Expanded woodland to benefit nature and society

Summary

Flanders has taken over the management of an area of woodland in the periphery around Brussels, as part of plans to create an extra 1,000 hectares of linked green space in the region

Green corridors

The woods in the Flemish periphery of Brussels are growing after the environment ministry bought 100 hectares of land. Flanders' environment minister Joke Schauvliege (CD&V) has bought the land from the Public Centre for Social Welfare (OCMW) in Brussels.

It includes the Larbeekvallei in Dilbeek, the Zennebeemden in Beersel and a part of the Hallerbos (pictured), a popular tourist attraction in the spring thanks to the bluebells that carpet its floor. “Woodland management is not a central task of an OCMW,” Schauvliege said. “With our expertise, we can strengthen the value of the forests and give them a social function.”

Connecting areas of woodland is a relatively small investment for a significant reward, according to Hendrik Moeremans of nature conservation organisation Natuurpunt. “This is absolutely good news,” he said. “It shows that co-operation between nature associations, the government and farmers can have results on the ground.”

By 2019, the government of Flanders wants to create an extra 1,000 hectares of accessible green space; the latest acquisition takes the total so far to more than 700 hectares.
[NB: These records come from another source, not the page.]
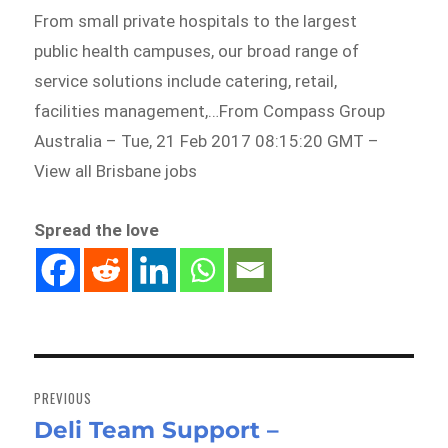
From small private hospitals to the largest
public health campuses, our broad range of
service solutions include catering, retail,
facilities management,…From Compass Group
Australia – Tue, 21 Feb 2017 08:15:20 GMT –
View all Brisbane jobs
Spread the love
Post
navigation
PREVIOUS
Deli Team Support –
Previous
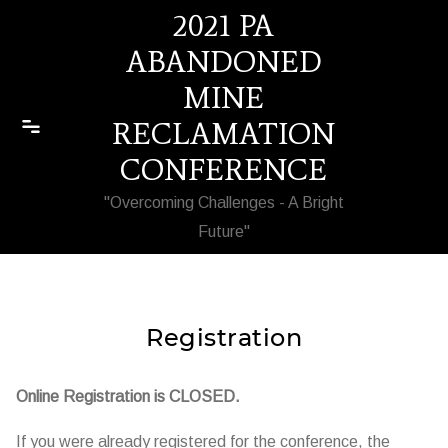
Skip to content
2021 PA
ABANDONED
MINE
RECLAMATION
CONFERENCE
"Overcoming Challenges - A Bright
Future"
Registration
Online Registration is CLOSED.
If you were already registered for the conference, the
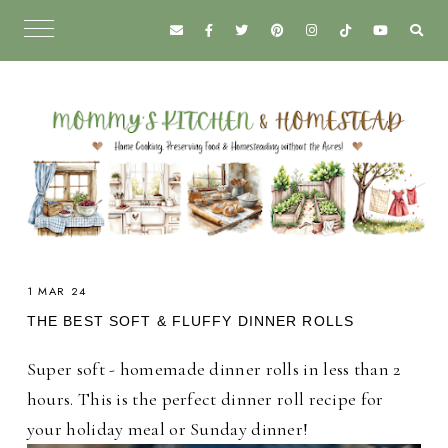
1 MAR 24
THE BEST SOFT & FLUFFY DINNER ROLLS
Super soft - homemade dinner rolls in less than 2
hours. This is the perfect dinner roll recipe for
your holiday meal or Sunday dinner!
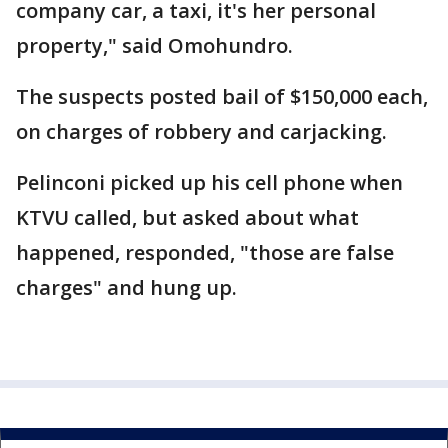
company car, a taxi, it's her personal
property," said Omohundro.
The suspects posted bail of $150,000 each,
on charges of robbery and carjacking.
Pelinconi picked up his cell phone when
KTVU called, but asked about what
happened, responded, "those are false
charges" and hung up.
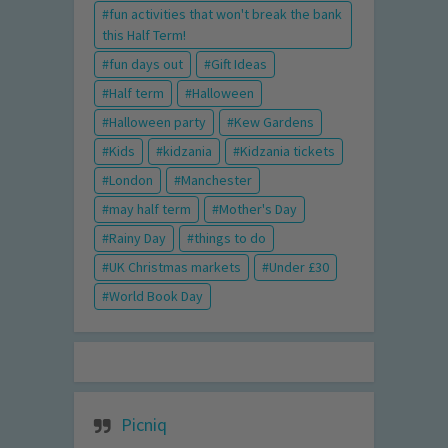
fun activities that won't break the bank
this Half Term!
fun days out
Gift Ideas
Half term
Halloween
Halloween party
Kew Gardens
Kids
kidzania
Kidzania tickets
London
Manchester
may half term
Mother's Day
Rainy Day
things to do
UK Christmas markets
Under £30
World Book Day
Picniq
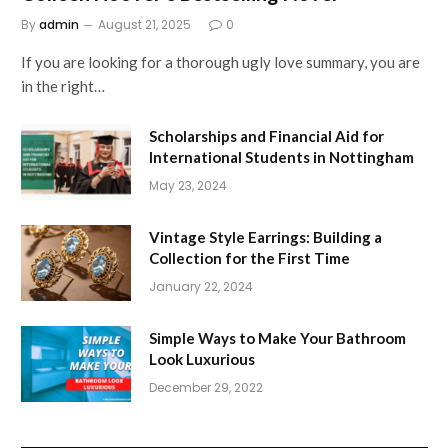
By
admin
August 21, 2025
0
If you are looking for a thorough ugly love summary, you are
in the right…
Scholarships and Financial Aid for
International Students in Nottingham
May 23, 2024
Vintage Style Earrings: Building a
Collection for the First Time
January 22, 2024
Simple Ways to Make Your Bathroom
Look Luxurious
December 29, 2022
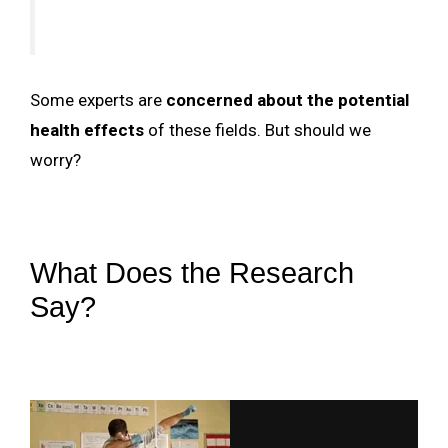
Some experts are
concerned about the potential
health effects
of these fields. But should we
worry?
What Does the Research
Say?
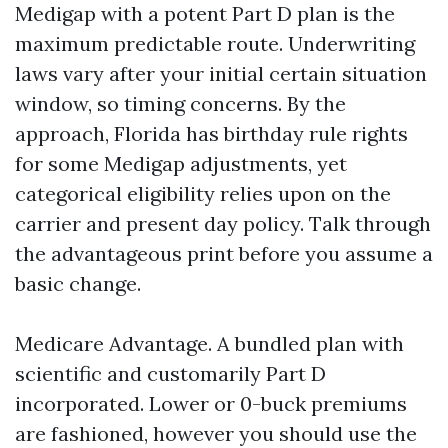
Medigap with a potent Part D plan is the
maximum predictable route. Underwriting
laws vary after your initial certain situation
window, so timing concerns. By the
approach, Florida has birthday rule rights
for some Medigap adjustments, yet
categorical eligibility relies upon on the
carrier and present day policy. Talk through
the advantageous print before you assume a
basic change.
Medicare Advantage. A bundled plan with
scientific and customarily Part D
incorporated. Lower or 0-buck premiums
are fashioned, however you should use the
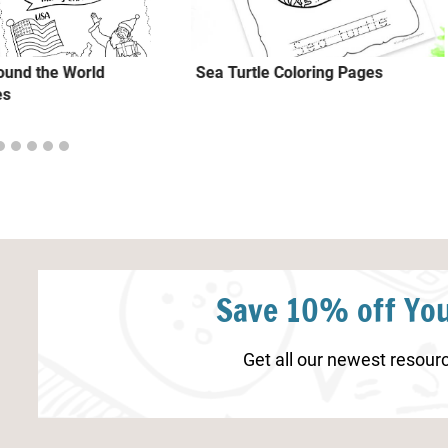
ound the World
Sea Turtle Coloring Pages
es
Save 10% off You
Get all our newest resourc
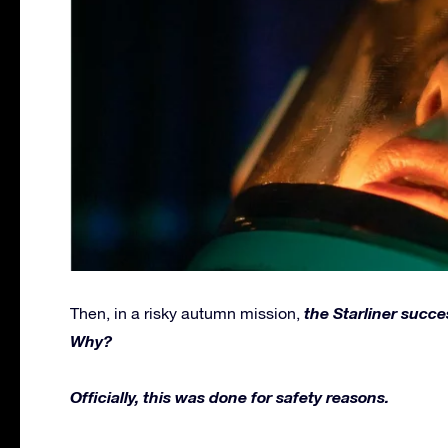
the Starliner succe
Then, in a risky autumn mission,
Why?
Officially, this was done for safety reasons.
The aim is to create a woodland network using “green corridors” that will make it easier for animals to move around in search of habitats without having to cross roads.

One of the animals that will benefit is the pine marten, which disappeared from the Hallerbos year ago. “The pine marten has almost died out because it can only survive in large forests,” said Halle mayor Dirk Pieters. “So I can only applaud this expansion.”